As far as your son is concerned, there is nothing positive in terms of getting experience to salvage from this negative placement.
The most important thing is to explain that mean people there doesn’t mean he can’t be a great teacher somewhere else.
There is a painful realisation of reality here. Not all teachers are wonderful, and there are a few downright nasty ones.
Unfortunately as a young person doing work experience anywhere (not just in a school) you are at the mercy of your mentor. Although this was a particularly bad example, it is not uncommon to find a mentor who makes little effort with a mentee because they are not considered an important person who matters to them. It is not uncommon to find a mentor who makes little effort to support, inspire and educate but instead exploits help for menial tasks. Sadly, this extends to the different ways teaching assistants are deployed, so one lesson might be if you don’t want to risk being plonked with someone like that, train as a teacher not a TA.
Conversely, there are many many teachers who would give a completely different, positive experience of working with little ones. I would strongly encourage your son to be resilient and look for opportunities at other schools to volunteer as a helper, and to keep trying until he has had at least one positive experience.
There are many reasons which could legitimately put you off from teaching which can easily be googled, but the existence of selfish teachers like this is a minor one as they will be in a different room with a different class all day so you will only see them for 20 mins in the staff room.
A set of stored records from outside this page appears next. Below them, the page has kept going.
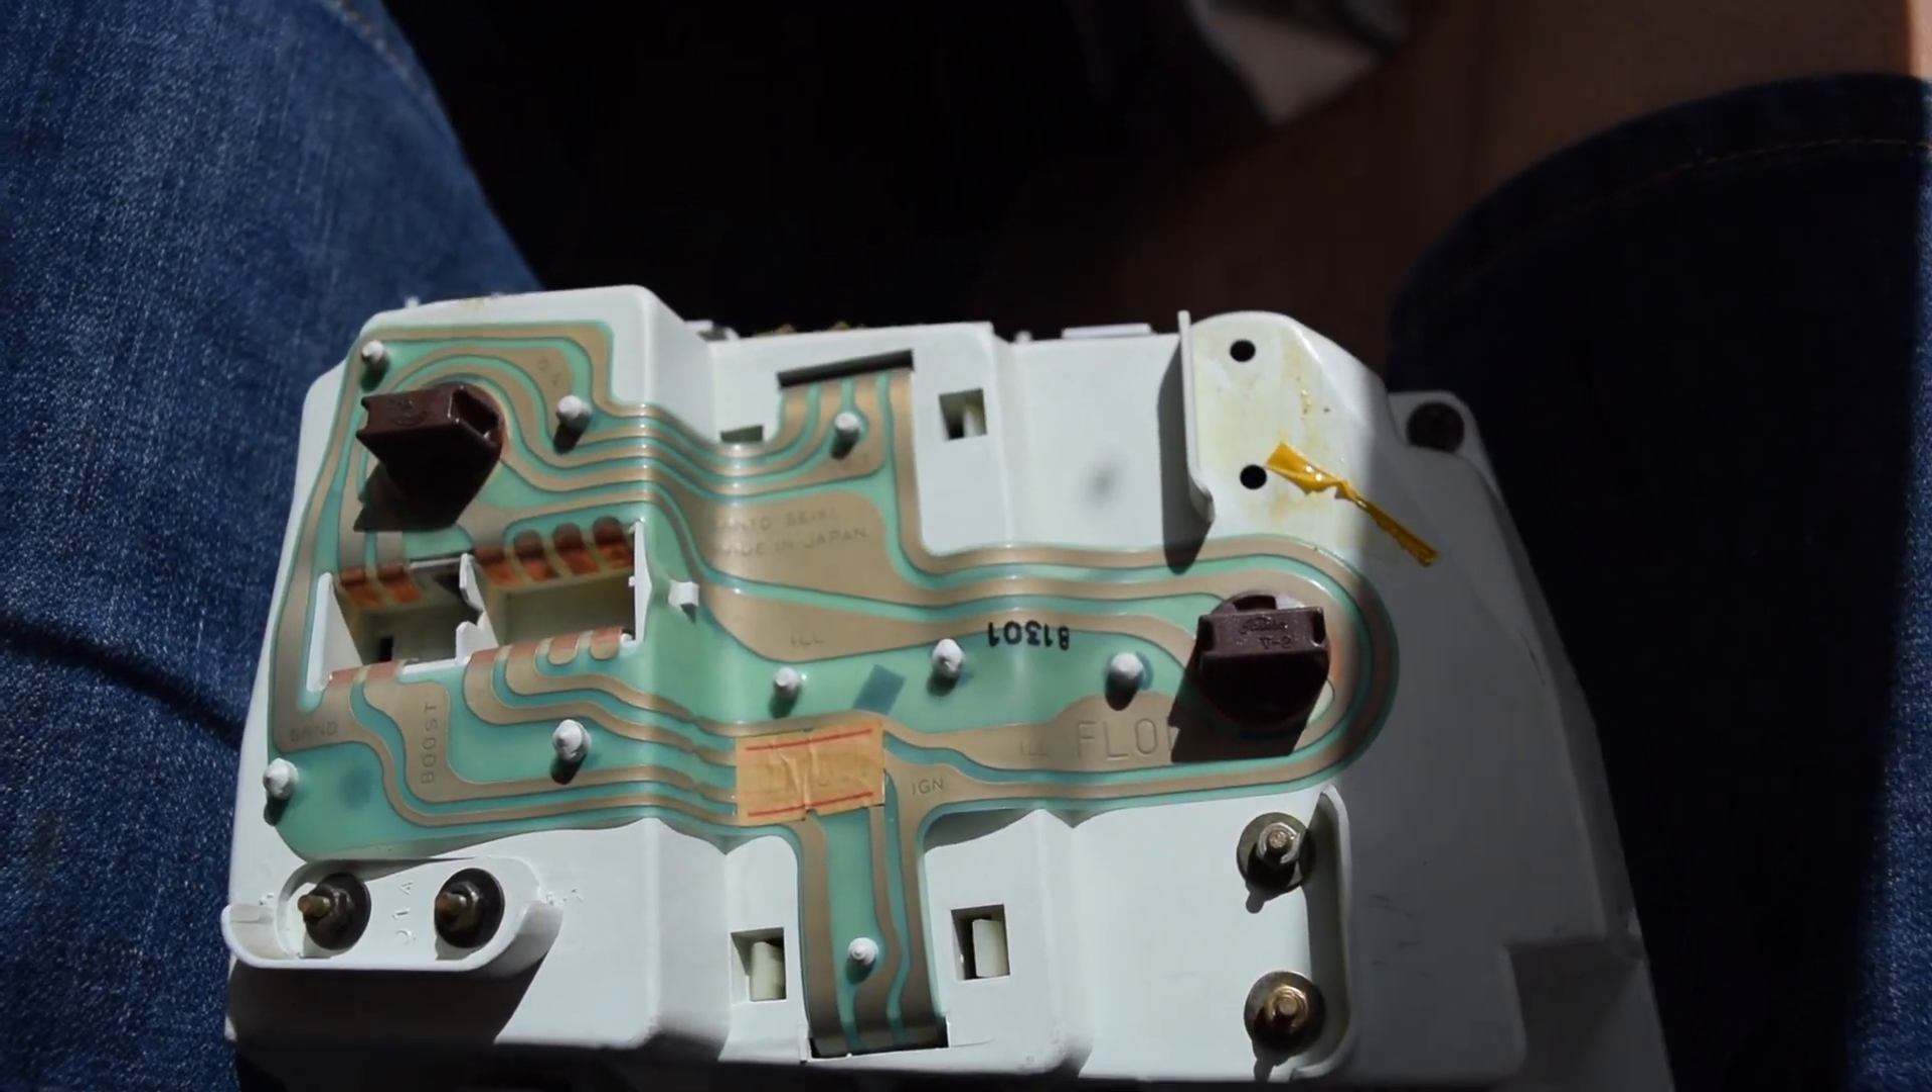So as you can see, we have our gauge out now.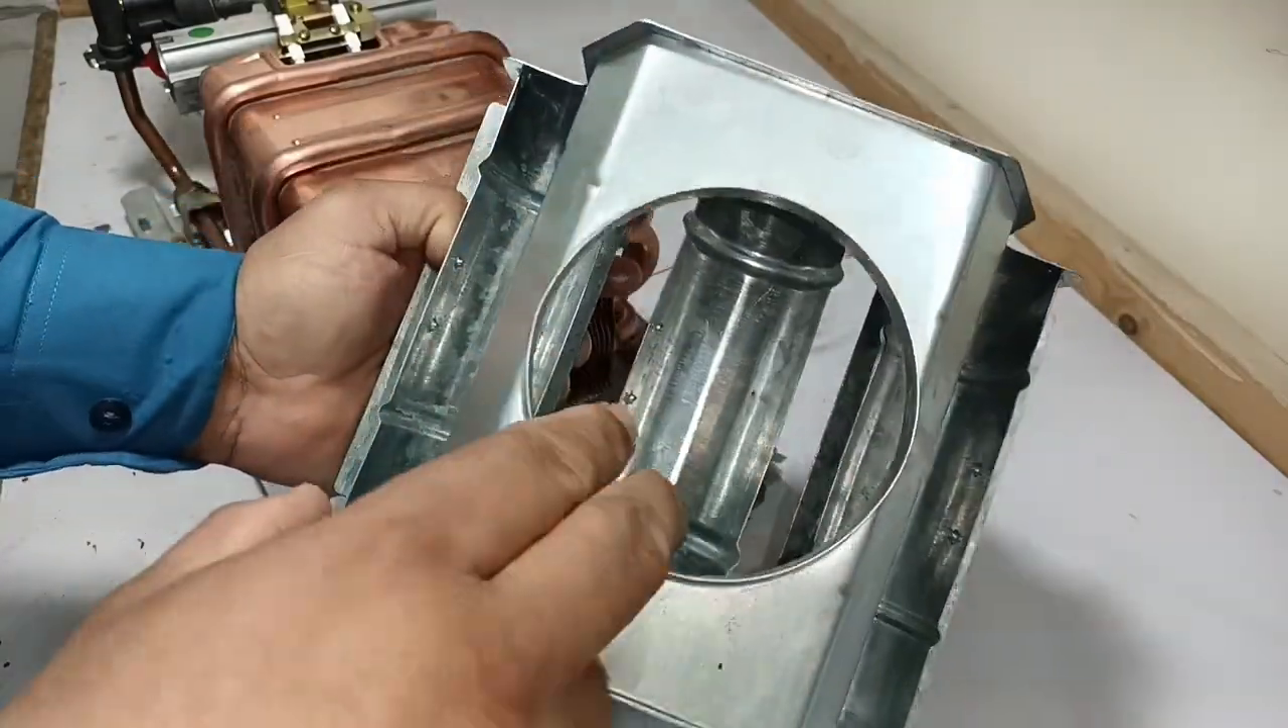You can see a u-shaped pipe which is cut in half has been installed here.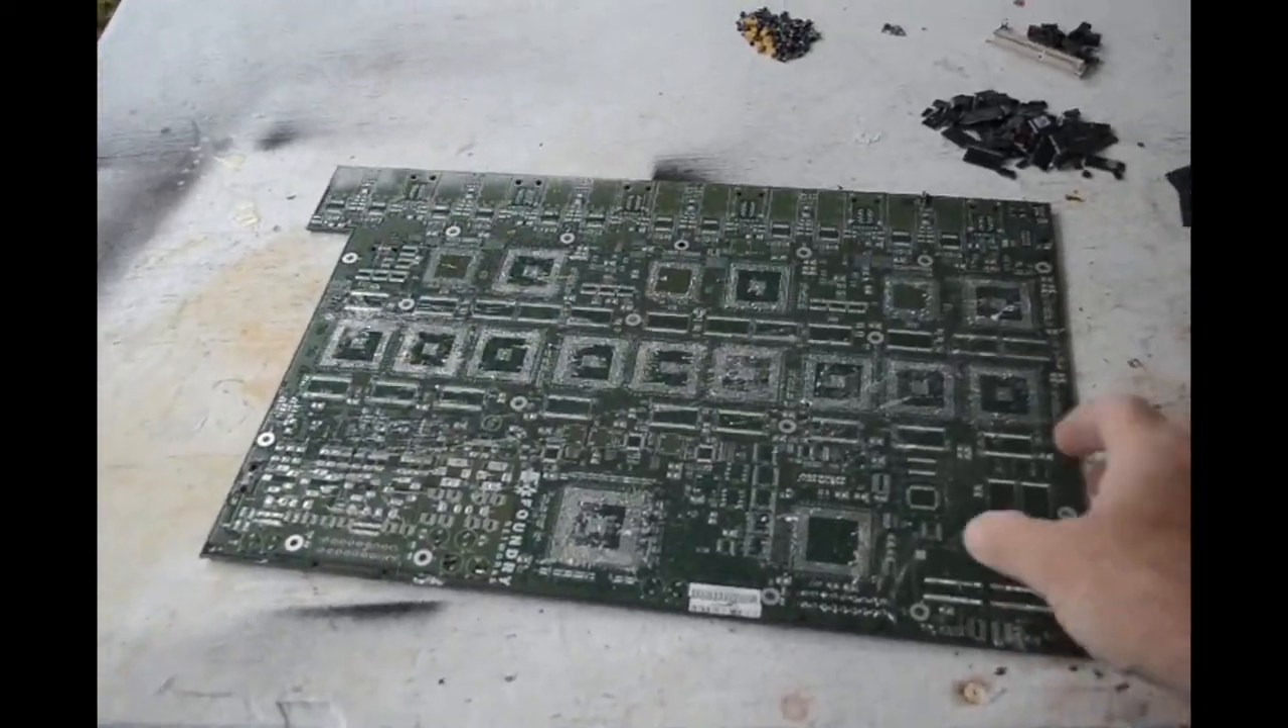Nice clean circuit board here. Pretty much every single thing came off of it.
On a different note, not that this will help your son at all, but I would write a polite letter setting out your son’s experience to his own head teacher and to the chair of governors at the awful school. Many head teachers would consider themselves far too busy to concern themselves with experiences such as your son’s, and I suspect this school has a head like that or he would not have had such an experience in the first place. Most governing bodies, on the other hand, have a measure of autonomy. They tend to be community minded volunteers who take interest in things like this and although it may be squashed and hushed up it may embarass the head into either providing a worthwhile experience, or at least removing their school from the arena to prevent harming more children like your son.